It is quite easy to get used to fasting. It is equally easy to get unused, if there is such a word. I last ate 24 hours ago, and I’m not liking it one bit. As always, I’m not hungry, but I’m already irritable, and I can’t wait for this to end. Before my three-week break, I breezed through the first day of fasting without any discomfort. Now I have two and a half days without food ahead of me, and I’m questioning the wisdom of it. Eating is good. Enjoying food is good. Depriving myself of it might have some speculative and unsubstantiated value for me, which is why I will follow through with it, but it doesn’t make me happy.
On Wednesday, if everything goes as I imagine it, I will start my third chemotherapy program. It’s not much different from the first two. The main ingredients, 5-fluorouracil and folinic acid, are the same. The antibody is different. It’s unlikely that a new antibody will make a striking difference to a failed therapy. I will still submit to this therapy with eagerness and even joy. It’s the only thing I have, it should, at the very least, slow the growth of the tumors, and it just might be more effective than what I’ve braved so far. There’s no reason to start this with anything but unjustified optimism.
Instead of an anti-VEGF antibody, I will get one against EGFR. Despite being a titled biochemist, I have only a vague understanding of the difference. Antibodies themselves are relatively clear. They are a class of proteins in the shape of a Y that specifically recognize short protein motifs for the purpose of eliminating intruders such as viruses and bacteria. They can be raised against native proteins and, if they block interactions important in diseases, are candidates for development into drugs.

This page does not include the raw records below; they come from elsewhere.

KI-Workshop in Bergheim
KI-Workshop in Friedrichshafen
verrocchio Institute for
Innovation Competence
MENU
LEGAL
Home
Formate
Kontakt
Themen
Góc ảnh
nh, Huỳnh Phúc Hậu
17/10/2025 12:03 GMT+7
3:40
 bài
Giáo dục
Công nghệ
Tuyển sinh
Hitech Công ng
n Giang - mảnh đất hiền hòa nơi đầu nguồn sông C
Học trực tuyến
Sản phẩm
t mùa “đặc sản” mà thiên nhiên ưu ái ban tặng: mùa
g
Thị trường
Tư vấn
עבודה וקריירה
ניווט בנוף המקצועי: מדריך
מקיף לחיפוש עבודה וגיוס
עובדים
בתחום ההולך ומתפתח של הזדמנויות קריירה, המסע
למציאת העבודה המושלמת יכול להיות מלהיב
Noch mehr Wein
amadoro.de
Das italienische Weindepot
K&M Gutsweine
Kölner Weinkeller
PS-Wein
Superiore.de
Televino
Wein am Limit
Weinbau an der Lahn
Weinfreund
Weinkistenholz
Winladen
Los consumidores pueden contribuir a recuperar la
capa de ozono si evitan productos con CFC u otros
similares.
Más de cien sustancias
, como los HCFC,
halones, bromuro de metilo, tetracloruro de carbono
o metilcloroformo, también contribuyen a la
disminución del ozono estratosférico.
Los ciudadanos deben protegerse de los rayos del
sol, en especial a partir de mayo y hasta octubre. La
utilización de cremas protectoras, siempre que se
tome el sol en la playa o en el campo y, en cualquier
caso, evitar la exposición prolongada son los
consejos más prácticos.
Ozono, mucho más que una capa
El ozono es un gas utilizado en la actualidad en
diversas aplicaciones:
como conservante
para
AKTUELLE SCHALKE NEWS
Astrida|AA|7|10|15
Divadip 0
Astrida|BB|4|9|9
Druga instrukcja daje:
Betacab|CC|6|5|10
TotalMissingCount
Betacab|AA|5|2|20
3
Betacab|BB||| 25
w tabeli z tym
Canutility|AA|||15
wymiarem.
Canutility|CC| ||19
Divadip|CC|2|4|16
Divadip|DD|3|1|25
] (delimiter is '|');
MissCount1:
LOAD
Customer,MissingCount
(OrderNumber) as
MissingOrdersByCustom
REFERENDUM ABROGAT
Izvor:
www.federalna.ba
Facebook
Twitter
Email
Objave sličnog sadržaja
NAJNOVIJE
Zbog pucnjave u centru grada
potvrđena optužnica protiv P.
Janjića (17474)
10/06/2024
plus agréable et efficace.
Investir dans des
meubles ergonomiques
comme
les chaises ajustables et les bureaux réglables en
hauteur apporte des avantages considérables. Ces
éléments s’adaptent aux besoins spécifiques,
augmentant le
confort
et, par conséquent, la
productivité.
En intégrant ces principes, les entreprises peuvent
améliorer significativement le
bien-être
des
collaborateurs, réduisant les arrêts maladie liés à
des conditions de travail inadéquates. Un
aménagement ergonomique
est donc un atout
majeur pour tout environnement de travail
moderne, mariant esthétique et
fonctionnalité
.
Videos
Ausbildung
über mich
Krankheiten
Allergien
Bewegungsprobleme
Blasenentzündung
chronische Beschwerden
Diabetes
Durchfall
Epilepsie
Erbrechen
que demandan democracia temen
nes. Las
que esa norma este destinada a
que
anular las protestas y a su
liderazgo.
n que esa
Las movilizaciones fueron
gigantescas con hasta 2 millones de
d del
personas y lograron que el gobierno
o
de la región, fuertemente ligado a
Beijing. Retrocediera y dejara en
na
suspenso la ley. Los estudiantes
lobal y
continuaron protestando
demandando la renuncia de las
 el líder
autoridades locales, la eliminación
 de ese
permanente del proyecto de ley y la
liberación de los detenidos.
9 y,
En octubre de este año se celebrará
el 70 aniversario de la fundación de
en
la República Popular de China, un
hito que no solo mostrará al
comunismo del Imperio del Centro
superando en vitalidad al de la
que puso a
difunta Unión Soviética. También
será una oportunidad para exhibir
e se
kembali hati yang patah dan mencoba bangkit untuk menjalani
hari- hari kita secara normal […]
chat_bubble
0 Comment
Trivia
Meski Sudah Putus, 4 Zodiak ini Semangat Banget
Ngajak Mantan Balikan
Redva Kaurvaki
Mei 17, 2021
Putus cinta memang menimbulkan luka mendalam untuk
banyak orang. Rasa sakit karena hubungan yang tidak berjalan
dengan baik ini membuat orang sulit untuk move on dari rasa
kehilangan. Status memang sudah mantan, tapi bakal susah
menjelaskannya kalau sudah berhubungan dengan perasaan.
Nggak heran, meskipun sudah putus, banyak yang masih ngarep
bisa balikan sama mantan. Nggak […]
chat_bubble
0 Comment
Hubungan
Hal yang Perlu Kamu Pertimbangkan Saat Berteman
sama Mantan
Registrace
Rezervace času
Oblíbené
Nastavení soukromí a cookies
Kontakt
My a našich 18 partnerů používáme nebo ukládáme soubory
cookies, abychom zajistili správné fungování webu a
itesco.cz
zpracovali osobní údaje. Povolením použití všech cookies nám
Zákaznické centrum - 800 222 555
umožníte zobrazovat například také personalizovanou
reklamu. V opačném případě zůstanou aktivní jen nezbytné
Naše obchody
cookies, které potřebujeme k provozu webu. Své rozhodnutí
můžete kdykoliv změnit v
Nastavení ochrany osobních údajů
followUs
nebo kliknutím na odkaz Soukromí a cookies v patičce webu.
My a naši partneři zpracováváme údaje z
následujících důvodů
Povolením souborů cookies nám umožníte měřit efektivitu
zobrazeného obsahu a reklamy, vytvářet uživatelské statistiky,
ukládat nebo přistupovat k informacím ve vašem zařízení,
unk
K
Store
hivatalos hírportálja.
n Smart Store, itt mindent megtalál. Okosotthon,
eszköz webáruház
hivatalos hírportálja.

EGFR is the epidermal growth factor receptor. I don’t know much more than the name tells me. This receptor sits in the cell membrane and receives growth signals in the form of epidermal growth factor (EGF), a small protein. VEGF is vascular epithelial growth factor. I can’t say much beyond the fact that it is also a protein and has something to do with blood vessels. Time to do some reading.
Growth factors, such as EGF and VEGF, regulate cellular metabolism, promote cellular growth and can stimulate tumor cell proliferation. Tumor cells secrete VEGF to promote the growth of new blood vessels which will supply the tumor with the nutrients required for continued growth. Anti-VEGF antibodies probably bind to VEGF and prevent its interaction with its receptor, thus breaking the signalling mechanism. In theory, a lack of new blood vessels should prevent new metastases from taking hold. This didn’t work for me.
EGFR is a bit different. When activated, this receptor stimulates a signaling cascade that contains RAS proteins, of which KRAS is one. KRAS in turn stimulates RAF kinase, which upregulates various metabolic activities. The G13D mutation in KRAS – the amino acid glycine at position 13 in the protein sequence is changed into aspartate – goes a long way in explaining my cancer. A paper I mentioned a long time ago claims that “protein synthesis and cell proliferation were significantly higher” in KRASG13D cells. The paper also shows that KRASG13D cells were “highly transcriptionally responsive to EGFR activation”. This might explain that EGFR inhibition is beneficial in KRASG13D cancers. In three months we will know if this had an effect in my case.
Unfortunately, the connection between KRASG13D and EGFR inhibition is not as clear as I thought at first. An intriguing paper explained why EGFR inhibition might work in cancers with the KRASG13D mutation when it doesn’t work in cancers with a mutation in residue 12 of KRAS. This rationalized results from a retrospective analysis of phase 3 clinical trial data that showed a benefit of EGFR inhibition for patients with KRASG13D. The problem here is that it compares the reaction of patients with wild-type KRAS and KRAS mutated in residue 12 with patients with KRASG13D cancers. What should have been compared is KRASG13D cancers with EGFR inhibition versus KRASG13D cancers with VGEF inhibition. On second thought (or a proper reading of the literature) there is no indication that EGFR inhibition is any better than VGEF inhibition.
A less than enthusiastic report in literature is no reason to drop a therapy. I will try anything until it proves itself to be worthless. Fasting, much hyped in certain quarters, has not made the difference for me. Maybe the EGFR antibody will.